SarfEast1cated · 06/04/2017 10:51

I agree with turn about the hangovers, I can't be arsed with them either. I hate wasting time and losing a Sunday to feeling rough would really annoy me. I really enjoy the first drink, but following ones are never as good, so although I may drink my one beer at home, on a night out, I will have mostly tonics with only one G&T.

Increasinglymiddleaged · 06/04/2017 10:56

So who is judging who?

I think there are judgmental people at all levels of drinking. I like a couple of glasses of wine a few times a week, DH hardly ever drinks anything at all.
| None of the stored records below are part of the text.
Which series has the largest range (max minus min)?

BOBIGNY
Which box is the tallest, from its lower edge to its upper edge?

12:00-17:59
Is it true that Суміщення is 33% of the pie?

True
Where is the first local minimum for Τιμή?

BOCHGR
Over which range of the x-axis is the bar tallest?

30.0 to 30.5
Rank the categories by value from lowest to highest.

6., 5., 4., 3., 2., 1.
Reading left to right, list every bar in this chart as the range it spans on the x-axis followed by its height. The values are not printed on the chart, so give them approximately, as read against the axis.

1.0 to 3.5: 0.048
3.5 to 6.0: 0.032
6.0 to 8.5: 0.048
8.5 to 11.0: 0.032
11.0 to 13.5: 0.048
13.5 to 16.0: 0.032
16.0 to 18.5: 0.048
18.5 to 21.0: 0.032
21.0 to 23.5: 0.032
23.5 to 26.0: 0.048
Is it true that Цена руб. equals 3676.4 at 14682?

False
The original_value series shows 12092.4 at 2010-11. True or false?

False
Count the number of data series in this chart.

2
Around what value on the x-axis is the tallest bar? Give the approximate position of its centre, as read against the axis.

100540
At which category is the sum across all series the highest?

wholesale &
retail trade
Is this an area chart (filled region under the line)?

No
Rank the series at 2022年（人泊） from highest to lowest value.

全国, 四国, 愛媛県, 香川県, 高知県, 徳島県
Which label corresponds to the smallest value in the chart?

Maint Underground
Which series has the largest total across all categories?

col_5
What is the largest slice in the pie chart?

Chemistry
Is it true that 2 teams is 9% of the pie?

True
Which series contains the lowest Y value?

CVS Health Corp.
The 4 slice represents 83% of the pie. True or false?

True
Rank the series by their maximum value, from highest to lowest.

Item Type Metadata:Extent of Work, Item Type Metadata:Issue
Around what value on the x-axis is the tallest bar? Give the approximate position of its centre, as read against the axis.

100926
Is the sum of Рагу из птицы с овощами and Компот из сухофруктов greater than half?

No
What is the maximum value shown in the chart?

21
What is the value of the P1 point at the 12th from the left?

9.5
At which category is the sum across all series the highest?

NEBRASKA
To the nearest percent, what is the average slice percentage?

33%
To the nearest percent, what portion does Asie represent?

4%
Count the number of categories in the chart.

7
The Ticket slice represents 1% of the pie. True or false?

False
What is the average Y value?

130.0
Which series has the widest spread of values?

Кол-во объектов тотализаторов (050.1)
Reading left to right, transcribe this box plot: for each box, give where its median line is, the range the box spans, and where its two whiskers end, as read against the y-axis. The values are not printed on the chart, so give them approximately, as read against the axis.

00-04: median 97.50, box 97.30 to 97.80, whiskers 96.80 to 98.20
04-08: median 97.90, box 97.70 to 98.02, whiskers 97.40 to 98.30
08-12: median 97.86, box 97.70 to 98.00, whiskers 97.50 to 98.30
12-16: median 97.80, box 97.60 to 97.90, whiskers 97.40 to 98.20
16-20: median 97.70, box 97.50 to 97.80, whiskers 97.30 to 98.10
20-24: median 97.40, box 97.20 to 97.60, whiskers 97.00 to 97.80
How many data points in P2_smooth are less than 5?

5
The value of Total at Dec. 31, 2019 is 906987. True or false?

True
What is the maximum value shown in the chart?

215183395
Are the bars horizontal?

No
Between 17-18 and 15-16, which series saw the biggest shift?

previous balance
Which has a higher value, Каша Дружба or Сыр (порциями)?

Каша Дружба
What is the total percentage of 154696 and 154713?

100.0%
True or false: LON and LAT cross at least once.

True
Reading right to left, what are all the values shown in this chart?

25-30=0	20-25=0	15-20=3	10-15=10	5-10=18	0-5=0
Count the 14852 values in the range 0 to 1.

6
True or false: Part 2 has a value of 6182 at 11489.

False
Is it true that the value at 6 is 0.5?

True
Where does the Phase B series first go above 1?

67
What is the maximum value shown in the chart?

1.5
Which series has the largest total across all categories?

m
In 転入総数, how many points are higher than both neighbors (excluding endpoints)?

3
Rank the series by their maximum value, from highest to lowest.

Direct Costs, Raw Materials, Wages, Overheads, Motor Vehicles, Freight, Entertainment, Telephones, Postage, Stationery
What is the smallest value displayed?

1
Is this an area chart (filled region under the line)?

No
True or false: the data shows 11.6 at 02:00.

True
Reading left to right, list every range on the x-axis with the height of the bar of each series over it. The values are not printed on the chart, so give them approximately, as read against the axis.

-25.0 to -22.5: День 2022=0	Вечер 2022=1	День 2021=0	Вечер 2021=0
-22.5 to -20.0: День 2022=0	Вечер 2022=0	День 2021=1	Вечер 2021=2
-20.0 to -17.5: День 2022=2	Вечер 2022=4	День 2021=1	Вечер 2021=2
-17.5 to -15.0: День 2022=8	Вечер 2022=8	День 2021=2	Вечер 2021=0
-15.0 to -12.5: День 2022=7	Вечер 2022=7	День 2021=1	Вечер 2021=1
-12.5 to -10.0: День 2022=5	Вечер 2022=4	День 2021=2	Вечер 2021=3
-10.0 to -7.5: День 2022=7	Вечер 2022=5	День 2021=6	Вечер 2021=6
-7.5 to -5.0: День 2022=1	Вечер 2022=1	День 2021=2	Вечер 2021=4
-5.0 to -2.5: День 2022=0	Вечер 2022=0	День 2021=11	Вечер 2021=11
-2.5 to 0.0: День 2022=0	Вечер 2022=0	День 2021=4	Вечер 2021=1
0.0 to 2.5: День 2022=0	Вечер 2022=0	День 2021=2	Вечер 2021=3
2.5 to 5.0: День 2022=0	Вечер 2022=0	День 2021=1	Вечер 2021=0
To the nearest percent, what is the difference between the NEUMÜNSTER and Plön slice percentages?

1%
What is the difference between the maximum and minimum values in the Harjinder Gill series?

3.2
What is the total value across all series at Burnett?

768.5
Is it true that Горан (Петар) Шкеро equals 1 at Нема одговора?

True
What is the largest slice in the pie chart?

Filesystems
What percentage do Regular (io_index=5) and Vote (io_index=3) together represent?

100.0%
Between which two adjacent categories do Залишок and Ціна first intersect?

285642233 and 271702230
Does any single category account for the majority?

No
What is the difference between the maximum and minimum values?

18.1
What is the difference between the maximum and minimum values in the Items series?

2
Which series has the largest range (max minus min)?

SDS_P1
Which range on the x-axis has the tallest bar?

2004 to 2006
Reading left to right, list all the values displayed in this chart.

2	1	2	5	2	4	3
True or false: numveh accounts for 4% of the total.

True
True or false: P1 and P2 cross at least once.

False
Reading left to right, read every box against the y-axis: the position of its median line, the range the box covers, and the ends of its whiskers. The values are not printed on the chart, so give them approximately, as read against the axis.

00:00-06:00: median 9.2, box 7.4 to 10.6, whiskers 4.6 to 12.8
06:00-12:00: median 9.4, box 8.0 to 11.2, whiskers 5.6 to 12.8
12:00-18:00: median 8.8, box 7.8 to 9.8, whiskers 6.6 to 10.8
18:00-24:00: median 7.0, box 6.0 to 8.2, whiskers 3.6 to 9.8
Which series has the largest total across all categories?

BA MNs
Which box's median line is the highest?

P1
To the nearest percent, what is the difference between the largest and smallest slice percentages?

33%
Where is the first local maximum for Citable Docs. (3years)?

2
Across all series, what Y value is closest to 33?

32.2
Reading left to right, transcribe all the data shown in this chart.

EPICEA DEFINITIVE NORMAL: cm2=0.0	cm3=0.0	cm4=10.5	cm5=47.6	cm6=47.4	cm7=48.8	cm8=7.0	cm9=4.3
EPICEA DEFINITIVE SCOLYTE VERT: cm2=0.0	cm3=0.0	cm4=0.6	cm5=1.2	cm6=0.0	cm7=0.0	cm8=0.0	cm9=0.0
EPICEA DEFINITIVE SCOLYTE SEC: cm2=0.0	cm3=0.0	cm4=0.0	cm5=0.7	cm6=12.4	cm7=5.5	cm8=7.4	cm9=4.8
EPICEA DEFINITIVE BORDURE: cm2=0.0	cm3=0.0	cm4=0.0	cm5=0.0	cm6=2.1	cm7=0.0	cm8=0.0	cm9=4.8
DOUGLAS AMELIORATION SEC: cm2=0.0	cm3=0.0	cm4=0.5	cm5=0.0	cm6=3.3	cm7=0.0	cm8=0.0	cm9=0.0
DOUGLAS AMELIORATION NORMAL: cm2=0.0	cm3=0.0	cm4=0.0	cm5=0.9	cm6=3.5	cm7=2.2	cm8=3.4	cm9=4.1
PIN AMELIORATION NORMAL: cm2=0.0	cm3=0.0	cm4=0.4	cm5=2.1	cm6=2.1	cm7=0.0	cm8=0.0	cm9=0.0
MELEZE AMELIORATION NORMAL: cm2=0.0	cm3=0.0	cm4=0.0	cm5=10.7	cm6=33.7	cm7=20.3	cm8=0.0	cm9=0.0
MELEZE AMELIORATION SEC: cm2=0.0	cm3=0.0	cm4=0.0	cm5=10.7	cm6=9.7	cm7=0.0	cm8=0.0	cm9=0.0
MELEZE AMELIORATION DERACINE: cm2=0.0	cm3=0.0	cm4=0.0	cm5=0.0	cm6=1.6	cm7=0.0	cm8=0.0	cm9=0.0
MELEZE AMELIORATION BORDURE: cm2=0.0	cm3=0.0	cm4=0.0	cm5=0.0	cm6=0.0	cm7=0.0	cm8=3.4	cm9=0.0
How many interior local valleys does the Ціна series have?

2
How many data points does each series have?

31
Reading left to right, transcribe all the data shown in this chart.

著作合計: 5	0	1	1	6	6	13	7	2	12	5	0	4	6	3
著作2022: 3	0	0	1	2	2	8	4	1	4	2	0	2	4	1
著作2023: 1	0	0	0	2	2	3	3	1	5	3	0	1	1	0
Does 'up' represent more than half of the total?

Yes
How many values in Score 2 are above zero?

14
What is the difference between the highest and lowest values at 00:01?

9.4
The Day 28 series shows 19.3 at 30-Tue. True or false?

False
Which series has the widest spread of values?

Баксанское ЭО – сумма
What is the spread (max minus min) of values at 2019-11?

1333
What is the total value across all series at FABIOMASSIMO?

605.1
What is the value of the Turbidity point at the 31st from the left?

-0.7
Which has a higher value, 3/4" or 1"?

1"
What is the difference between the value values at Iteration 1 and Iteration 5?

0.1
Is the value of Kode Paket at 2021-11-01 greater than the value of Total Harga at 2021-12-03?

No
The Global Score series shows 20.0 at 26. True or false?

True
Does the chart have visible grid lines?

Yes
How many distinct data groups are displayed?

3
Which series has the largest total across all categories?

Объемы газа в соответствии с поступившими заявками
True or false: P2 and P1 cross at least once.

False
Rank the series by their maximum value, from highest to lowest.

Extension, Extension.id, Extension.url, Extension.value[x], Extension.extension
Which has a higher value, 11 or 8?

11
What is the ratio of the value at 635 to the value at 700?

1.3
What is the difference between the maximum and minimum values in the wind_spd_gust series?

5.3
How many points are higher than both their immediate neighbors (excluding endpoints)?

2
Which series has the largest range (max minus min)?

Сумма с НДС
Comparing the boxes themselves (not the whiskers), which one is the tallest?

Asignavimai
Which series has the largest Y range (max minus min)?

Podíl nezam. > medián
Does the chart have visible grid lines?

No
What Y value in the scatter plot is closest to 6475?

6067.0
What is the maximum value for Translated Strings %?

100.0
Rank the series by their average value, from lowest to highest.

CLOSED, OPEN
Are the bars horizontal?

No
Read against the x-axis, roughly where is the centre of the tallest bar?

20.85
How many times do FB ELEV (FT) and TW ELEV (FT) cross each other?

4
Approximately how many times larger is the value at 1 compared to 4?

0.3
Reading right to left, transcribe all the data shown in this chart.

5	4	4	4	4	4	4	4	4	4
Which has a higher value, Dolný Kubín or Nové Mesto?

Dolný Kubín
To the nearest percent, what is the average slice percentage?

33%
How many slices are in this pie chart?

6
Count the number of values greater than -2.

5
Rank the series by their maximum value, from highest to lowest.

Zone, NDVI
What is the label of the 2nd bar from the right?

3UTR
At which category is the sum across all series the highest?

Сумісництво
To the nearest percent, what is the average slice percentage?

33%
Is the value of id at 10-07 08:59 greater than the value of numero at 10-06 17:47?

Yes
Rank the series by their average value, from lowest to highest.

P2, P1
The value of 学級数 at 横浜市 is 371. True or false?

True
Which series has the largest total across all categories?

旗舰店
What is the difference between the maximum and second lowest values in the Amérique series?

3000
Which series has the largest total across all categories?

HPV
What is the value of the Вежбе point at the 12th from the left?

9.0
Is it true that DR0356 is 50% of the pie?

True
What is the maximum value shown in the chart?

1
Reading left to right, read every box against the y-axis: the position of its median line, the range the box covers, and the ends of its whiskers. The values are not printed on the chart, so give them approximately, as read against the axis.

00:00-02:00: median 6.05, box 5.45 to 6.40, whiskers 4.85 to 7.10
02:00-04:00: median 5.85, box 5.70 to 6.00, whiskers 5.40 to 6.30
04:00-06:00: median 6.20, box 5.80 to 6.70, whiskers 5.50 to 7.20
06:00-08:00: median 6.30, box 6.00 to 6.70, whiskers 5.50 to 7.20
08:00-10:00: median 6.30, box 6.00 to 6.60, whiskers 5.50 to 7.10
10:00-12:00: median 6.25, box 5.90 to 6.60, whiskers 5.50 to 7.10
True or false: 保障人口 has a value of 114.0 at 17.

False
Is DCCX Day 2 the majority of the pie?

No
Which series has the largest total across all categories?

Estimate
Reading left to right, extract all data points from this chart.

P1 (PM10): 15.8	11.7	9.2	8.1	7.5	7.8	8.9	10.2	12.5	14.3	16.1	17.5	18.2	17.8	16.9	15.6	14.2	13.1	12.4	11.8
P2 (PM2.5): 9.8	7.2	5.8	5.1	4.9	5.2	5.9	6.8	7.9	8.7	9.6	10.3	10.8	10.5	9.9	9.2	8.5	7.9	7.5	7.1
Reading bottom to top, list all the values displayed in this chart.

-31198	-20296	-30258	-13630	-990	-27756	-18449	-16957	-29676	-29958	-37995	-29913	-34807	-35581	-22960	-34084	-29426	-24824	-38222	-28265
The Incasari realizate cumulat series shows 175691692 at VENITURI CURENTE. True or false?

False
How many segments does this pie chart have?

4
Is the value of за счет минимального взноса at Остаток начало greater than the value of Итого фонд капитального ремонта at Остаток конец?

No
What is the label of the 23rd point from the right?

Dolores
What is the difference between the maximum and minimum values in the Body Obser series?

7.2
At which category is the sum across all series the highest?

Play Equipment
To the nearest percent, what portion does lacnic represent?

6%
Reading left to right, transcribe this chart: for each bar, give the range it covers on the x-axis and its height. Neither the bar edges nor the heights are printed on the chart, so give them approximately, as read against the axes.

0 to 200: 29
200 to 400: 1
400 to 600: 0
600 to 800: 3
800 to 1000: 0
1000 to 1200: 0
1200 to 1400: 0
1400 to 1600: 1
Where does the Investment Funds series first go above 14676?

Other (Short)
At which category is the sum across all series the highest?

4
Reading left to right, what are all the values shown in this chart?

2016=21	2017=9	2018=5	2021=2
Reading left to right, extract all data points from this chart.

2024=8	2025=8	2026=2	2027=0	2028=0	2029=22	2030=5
He doesn't judge me, I don't judge him it isn't an issue to either of us what the other drinks (within reason of course...!)

But interesting I sometimes feel judged for not drinking enough in some company, but people who try and pressure others to drink more/ drink when they don't want to are to be avoided imo.

bananafish81 · 06/04/2017 10:58

I always wonder if the teetotallers and the one sniff of a g&t at Christmas gang are on the threads boasting about how many chocs or biscuits they can eat in one sitting. There is defo an air of holier than thou about a lot do you but I am sure you have equally unhealthy habits but because it's not alcohol think it's somehow less of an evil.

I don't think it's an evil

I just don't think it's sensible for me as an epileptic to risk a seizure and lose my driving licence

I don't begrudge anyone else drinking

Why is being teetotal equivalent to being holier than thou?

OwlinaTree · 06/04/2017 11:07

Only read first three pages but I don't think the op drinks much. I only drink occasionally at the moment due to having young children. When I do go out with friends we drink lots, far more than the made up government guideline!

Pre children I drank a lot, but only on nights out, never at home. So Fri /Sat party nights, rest of the week dry. I wouldn't think that was unusual.

Everyone lies to the doctor and says they drink the weekly amount, so these statistics are not much use really.